Etienne bows his head over his clasped hands. ‘She was happy for once and I was ecstatic. But then, a day later, she simply disappeared. I looked everywhere. All the villagers and servants turned out to help and we searched every nook and cranny of the château and the estate.’ He runs his hands through his hair, leaving it sticking up. ‘I even dragged the lake.’

‘It must have been a dreadful time for you.’

‘Not as bad as what was to follow. It was then that the rumours began that she’d had a lover and that I’d killed her in a fit of jealousy. For a while it was as if everyone was whispering about me. A room would fall silent if I entered. It was torment. I couldn’t sleep or eat.’ Etienne’s complexion is ashen. ‘And the child Isabelle carried. Was it mine or not? How could I be sure any more?’

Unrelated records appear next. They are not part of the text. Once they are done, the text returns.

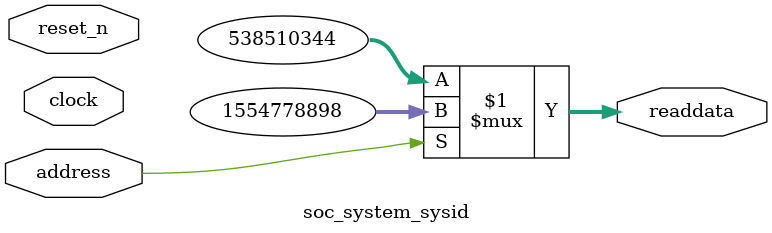
<source format=v>



// synthesis translate_off
`timescale 1ns / 1ps
// synthesis translate_on

// turn off superfluous verilog processor warnings 
// altera message_level Level1 
// altera message_off 10034 10035 10036 10037 10230 10240 10030 

module soc_system_sysid (
               // inputs:
                address,
                clock,
                reset_n,

               // outputs:
                readdata
             )
;

  output  [ 31: 0] readdata;
  input            address;
  input            clock;
  input            reset_n;

  wire    [ 31: 0] readdata;
  //control_slave, which is an e_avalon_slave
  assign readdata = address ? 1554778898 : 538510344;

endmodule



</source>
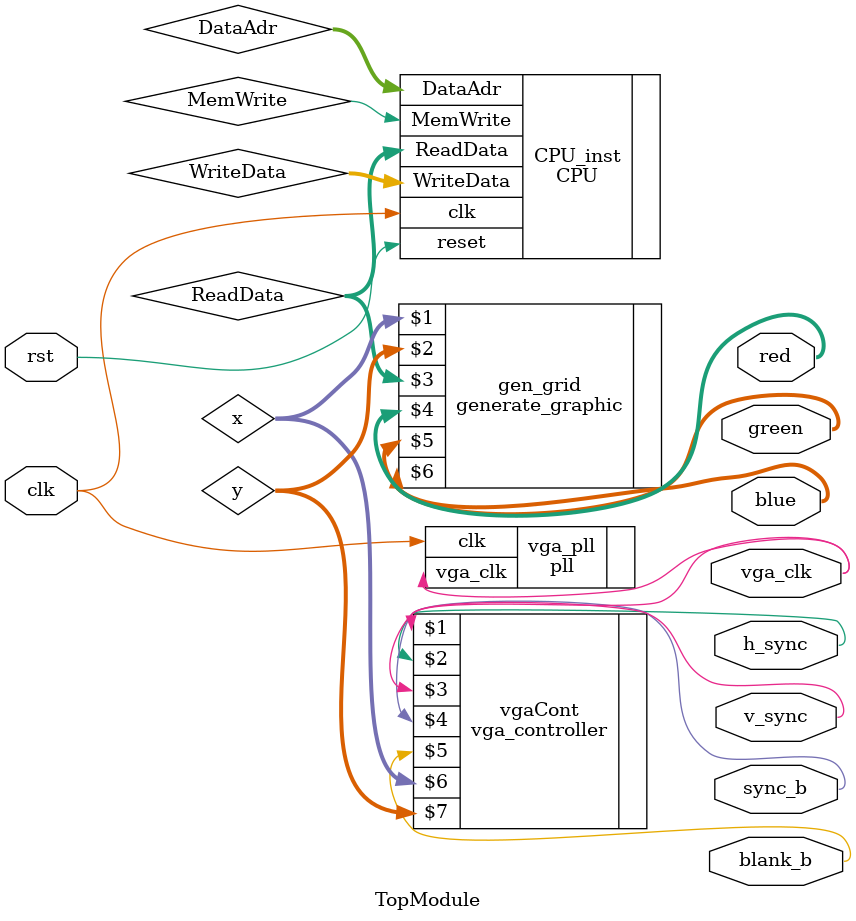
<source format=sv>
module TopModule(
			  input logic clk,
			  input logic rst,
			  output logic vga_clk,
			  output logic h_sync, v_sync,
			  output logic sync_b, blank_b,
			  output logic [7:0] red, green, blue
);
			  
	logic [9:0] x, y;
	logic [31:0] WriteData, DataAdr, ReadData;
	logic MemWrite;
	
	pll vga_pll(.clk(clk), .vga_clk(vga_clk));
	
	vga_controller vgaCont(vga_clk, h_sync, v_sync, sync_b, blank_b, x, y);
	
	generate_graphic gen_grid(x, y, ReadData, red, green, blue);
	
	CPU CPU_inst(.clk(clk), 
					 .reset(rst), 
					 .WriteData(WriteData), 
					 .DataAdr(DataAdr), 
					 .ReadData(ReadData), 
					 .MemWrite(MemWrite)
	);
	
	
	
endmodule

</source>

‘And you never discovered where she went?’

He shakes his head. ‘I made enquiries at all the nearby towns and offered reward money in all the inns and posting houses for news of her. Not a trace of her. Nothing.’

I see the anguish in his eyes.

He reaches blindly for my hand. ‘But if losing Isabelle was terrible,’ he says in a low tone, ‘it was nothing compared to the agony of falling in love with you and knowing that we can have no future together.’ He turns my hand over and traces the blue veins of my wrist with one fingertip until I shiver. ‘I may never be free to marry you.’

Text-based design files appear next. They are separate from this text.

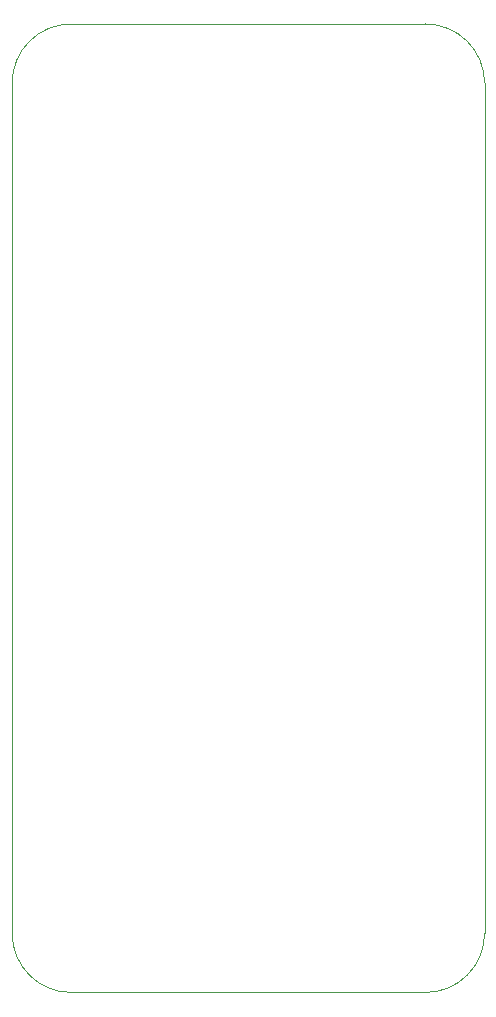
<source format=gm1>
G04 #@! TF.GenerationSoftware,KiCad,Pcbnew,9.0.0*
G04 #@! TF.CreationDate,2025-07-02T14:57:14+08:00*
G04 #@! TF.ProjectId,ESPNOW,4553504e-4f57-42e6-9b69-6361645f7063,rev?*
G04 #@! TF.SameCoordinates,Original*
G04 #@! TF.FileFunction,Profile,NP*
%FSLAX46Y46*%
G04 Gerber Fmt 4.6, Leading zero omitted, Abs format (unit mm)*
G04 Created by KiCad (PCBNEW 9.0.0) date 2025-07-02 14:57:14*
%MOMM*%
%LPD*%
G01*
G04 APERTURE LIST*
G04 #@! TA.AperFunction,Profile*
%ADD10C,0.050000*%
G04 #@! TD*
G04 APERTURE END LIST*
D10*
X199500000Y-62500000D02*
G75*
G02*
X204500000Y-67500000I0J-5000000D01*
G01*
X199500000Y-144500000D02*
X169500000Y-144500000D01*
X169500000Y-144500000D02*
G75*
G02*
X164500000Y-139500000I0J5000000D01*
G01*
X204500000Y-67500000D02*
X204500000Y-139500000D01*
X164500000Y-139500000D02*
X164500000Y-67500000D01*
X204500000Y-139500000D02*
G75*
G02*
X199500000Y-144500000I-5000000J0D01*
G01*
X169500000Y-62500000D02*
X199500000Y-62500000D01*
X164500000Y-67500000D02*
G75*
G02*
X169500000Y-62500000I5000000J0D01*
G01*
M02*

</source>
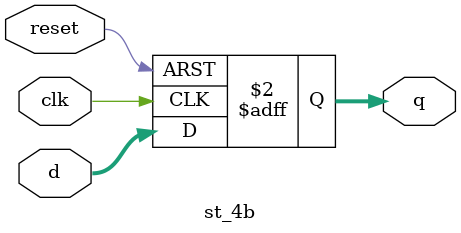
<source format=v>
module st_4b(clk,reset,d,q);   //module declaration
input clk;              //clock signal
input reset;            //reset signal
input [3:0] d;          //4-bit data input
output reg [3:0] q;      //4-bit data output
always @(posedge clk or posedge reset) 
begin
if (reset) 
q <= 4'b0000;       
else 
q <= d;            
end
endmodule    //end of the module

</source>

The terrible words hang in the air between us and it’s all I can do not to weep.

The sun has almost dipped below the horizon now and a cool breeze has sprung up. Unbearably sad, I shiver and rub my arms. ‘We’d better return to the inn,’ I say.

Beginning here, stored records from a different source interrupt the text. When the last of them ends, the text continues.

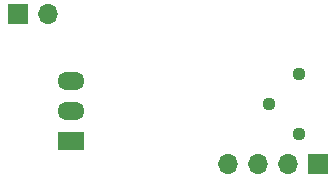
<source format=gbs>
%TF.GenerationSoftware,KiCad,Pcbnew,(5.1.8)-1*%
%TF.CreationDate,2021-03-06T21:20:45+09:00*%
%TF.ProjectId,power module,706f7765-7220-46d6-9f64-756c652e6b69,rev?*%
%TF.SameCoordinates,PX525bfc0PY59a0560*%
%TF.FileFunction,Soldermask,Bot*%
%TF.FilePolarity,Negative*%
%FSLAX46Y46*%
G04 Gerber Fmt 4.6, Leading zero omitted, Abs format (unit mm)*
G04 Created by KiCad (PCBNEW (5.1.8)-1) date 2021-03-06 21:20:45*
%MOMM*%
%LPD*%
G01*
G04 APERTURE LIST*
%ADD10R,1.700000X1.700000*%
%ADD11O,1.700000X1.700000*%
%ADD12C,1.120000*%
%ADD13R,2.300000X1.500000*%
%ADD14O,2.300000X1.500000*%
G04 APERTURE END LIST*
D10*
%TO.C,J2*%
X27940000Y2540000D03*
D11*
X25400000Y2540000D03*
X22860000Y2540000D03*
X20320000Y2540000D03*
%TD*%
D10*
%TO.C,J1*%
X2540000Y15240000D03*
D11*
X5080000Y15240000D03*
%TD*%
D12*
%TO.C,R3*%
X26315000Y5080000D03*
X23775000Y7620000D03*
X26315000Y10160000D03*
%TD*%
D13*
%TO.C,U1*%
X6985000Y4445000D03*
D14*
X6985000Y6985000D03*
X6985000Y9525000D03*
%TD*%
M02*

</source>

The lamps are lit when we arrive and Grandmother Moreau and Babette are tidying away the cards before going to bed.

‘Madame, we will leave tomorrow morning,’ Etienne says to Grandmother Moreau. ‘Please inform your son of my decision.’

She inclines her head in assent. ‘I bid you goodnight, Mr d’Aubery, and you too, Mademoiselle Moreau.’

Babette follows her upstairs.

Etienne draws me away. ‘Madeleine, for all that your grandmother is so proud, she is an old lady and too frail to ride. I must convey her to the coast in my carriage. Besides, it’s wiser to keep Auguste out of sight as much as possible. I’m not comfortable having to abandon you in this way and it leaves the question of whether you prefer to stay at the inn until I come back for you or if you and Babette will feel safe returning to Château Mirabelle on the diligence?’

‘We’ll return on the public coach. It stops here at the inn so please don’t look so worried, Etienne.’

‘Then sleep well.’ He turns my hand over, kisses the palm then folds my fingers over the kiss. ‘Until the morning.’

 

 

I awake, heavy-eyed, to find that it is raining. Outside in the square the church clock chimes and I hurriedly wash and dress.

Downstairs Auguste and his mother are seated in the dining room with Etienne and Babette, their breakfast nearly finished. I notice that Auguste wears one of Etienne’s coats, the buttons straining across his flabby stomach.

‘I’m still not sure that I wish to go to London,’ says my uncle, ignoring my presence. ‘I went there once as a young man and found it a most disagreeable place.’

‘Less disagreeable than Paris,’ says Etienne shortly, ‘at least if you want to keep a head on your shoulders.’

‘But you say you will take us to other nobles in the same plight as ourselves?’ asks Grandmother Moreau.

Etienne nods. ‘The other
émigrés
will advise you on how to find lodgings and employment…’

‘Employment!’ Auguste nearly chokes on his bread.